Don’t worry, she’s like math…and food

The rookie needs to be a mixture of wide-eyed optimism and situational fluidity that is easy to underestimate. The two best heist examples of this are either Matt Damon in the Ocean’s trilogy or Elliot Page as Ariadne in Inception. Initially, I wanted to go with Nate Fillion from his TV show the rookie because it’d be so on the nose and also Nathan Fillion rules, but this would cause two problems: he’s a TV character and a cop. Cops aren’t good robbers, in fact, they’re often the opposite. Cady Heron checks a bunch of boxes, but her fluidity in all social situations and high IQ make her perfect for this job. Random trivia knowledge and math skills never hurt, plus she could easily distract a large crowd by breaking into “Jingle Bell Rock” if this is a Christmas-timed caper. She has a penchant for skullduggery already with the way she infiltrated and broke up the most popular clique at North Shore High, plus she tricked Regina George into getting fat. A jack-of-all-trades crew member like Cady could go a long way.

The One Last Job/Getaway Driver: Imperator Furiosa (Mad Max: Fury Road)

“You wanna get through this? Do as I say.”

The “one last job” character trope almost always ends in some type of Retirony where they end up dying. Sizemore in Heat is a prime example here, but we clearly should remember Skowie as McBain’s partner who died in pursuit of Mendoza just two days short of retirement. Now every crew needs someone who does it their own way and doesn’t mind ruffling feathers from time to time. Furiosa does this and then some. She’s willing to beat up the titular character. She’s an absolute badass. She is crafty enough to trick people into doing what she wants, and after her last job of freeing The Five Wives from Immortan Joe and giving the Citadel back to the people, she probably had a content life. Most people forget that contentment doesn’t equal happiness. There’s no way that someone who drives a war rig, hides guns everywhere, and didn’t let losing an arm stop her from killing people, lives in retirement bliss without getting the itch to go out for their swan song. Doc Brown can scratch that itch with this high-stakes heist.
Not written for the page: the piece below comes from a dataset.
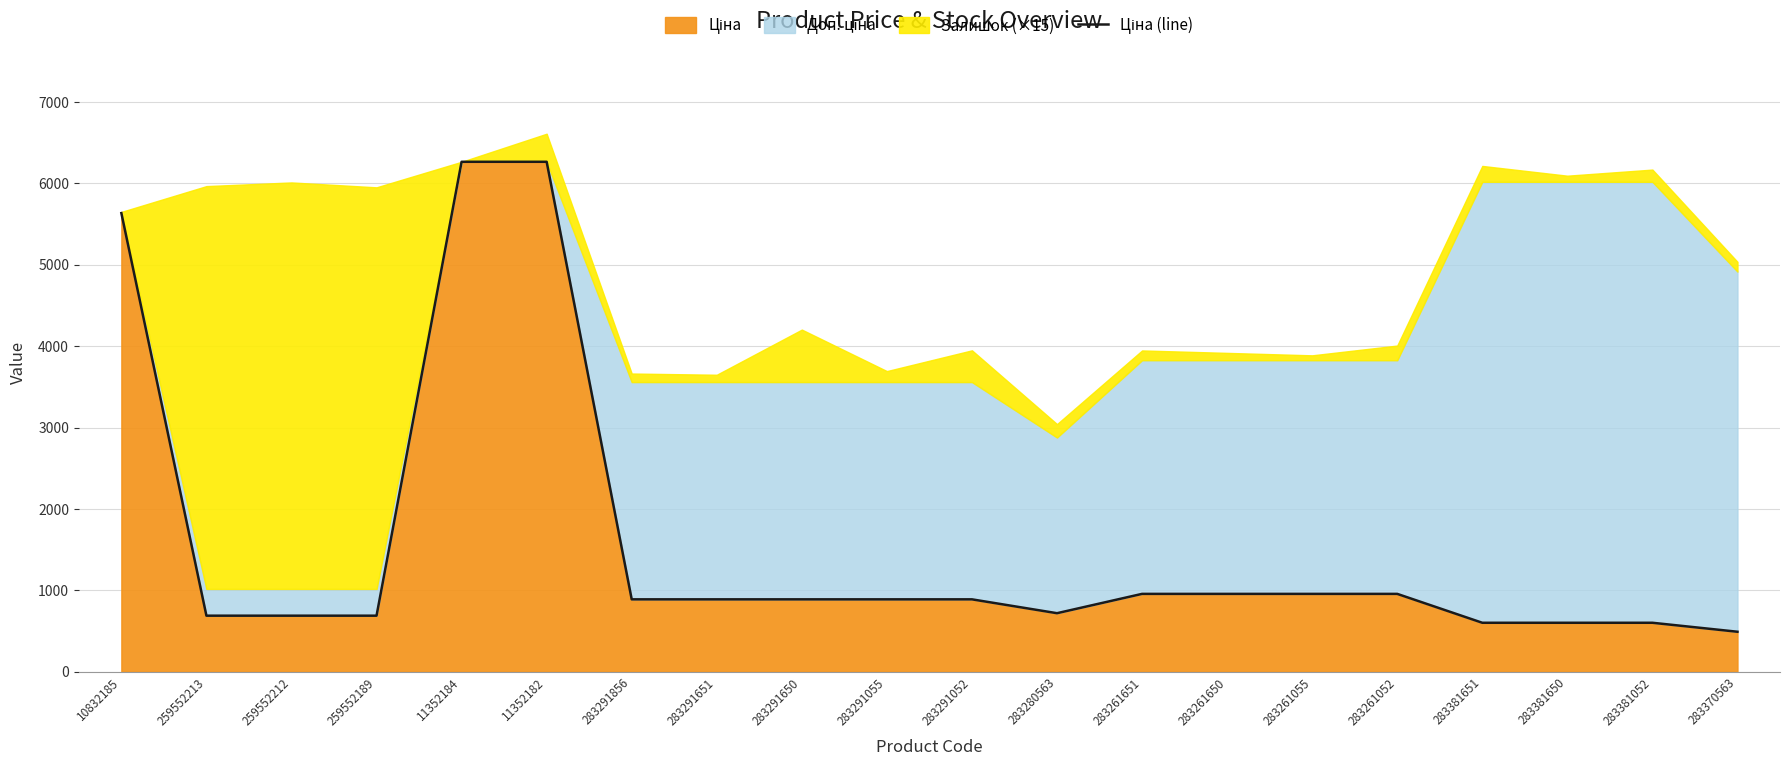

What is the value of the 20th point from the left?

491.7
This crew definitely has enjoyed their share of PSL’s from Starbucks

So we have the perfect heist crew assembled. What’s great about this is that everyone in the crew has the ability to keep someone in check, but there’s no one who is overtly abrasive enough to cause inner group conflict. From wisecracks to skull cracks, they can get just about anything done to pull off, if you’re doubting me just think about it…they already stole our hearts.

One thought on “Pavlicek’s 7: One Last Perfect Job

  1. Love it and can’t believe we haven’t had a movie like this yet. Also, pretty sure you could do this list with nothing but Matt Damon characters and it would be just as awesome!